#### Bounding box prediction data:
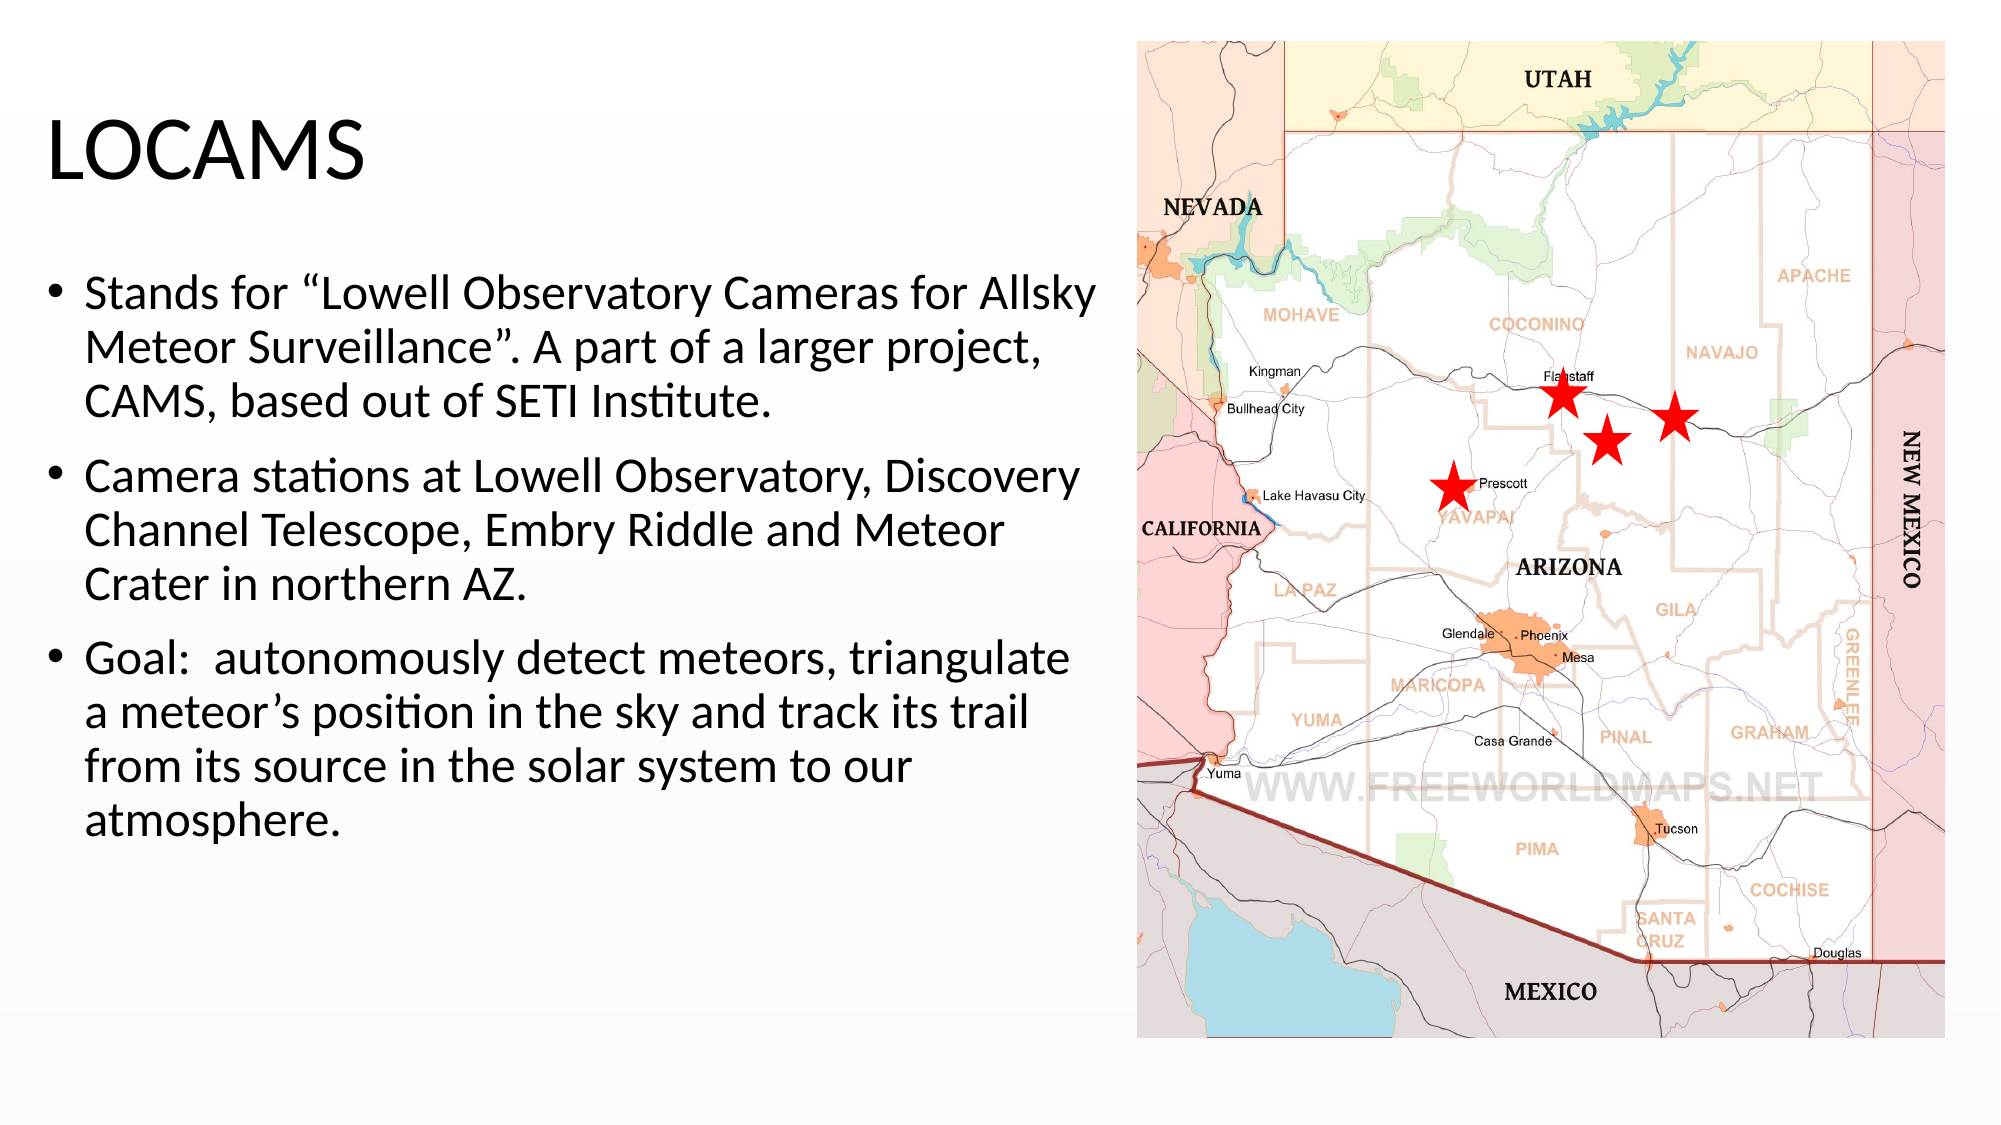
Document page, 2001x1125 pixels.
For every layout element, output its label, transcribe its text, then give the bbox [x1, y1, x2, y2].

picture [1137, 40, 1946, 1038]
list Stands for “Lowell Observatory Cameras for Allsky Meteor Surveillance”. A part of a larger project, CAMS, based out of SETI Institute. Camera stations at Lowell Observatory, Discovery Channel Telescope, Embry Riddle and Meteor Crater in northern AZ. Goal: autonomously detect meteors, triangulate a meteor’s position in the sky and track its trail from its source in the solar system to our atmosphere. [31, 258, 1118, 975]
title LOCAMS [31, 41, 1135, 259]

#### Task statement:
Extract, exactly, the lines above that begin at the line containing "For every layout" and end at the final line of the records; add no other text.

#### Written solution:
For every layout element, output its label, transcribe its text, then give the bbox [x1, y1, x2, y2].

picture [1137, 40, 1946, 1038]
list Stands for “Lowell Observatory Cameras for Allsky Meteor Surveillance”. A part of a larger project, CAMS, based out of SETI Institute. Camera stations at Lowell Observatory, Discovery Channel Telescope, Embry Riddle and Meteor Crater in northern AZ. Goal: autonomously detect meteors, triangulate a meteor’s position in the sky and track its trail from its source in the solar system to our atmosphere. [31, 258, 1118, 975]
title LOCAMS [31, 41, 1135, 259]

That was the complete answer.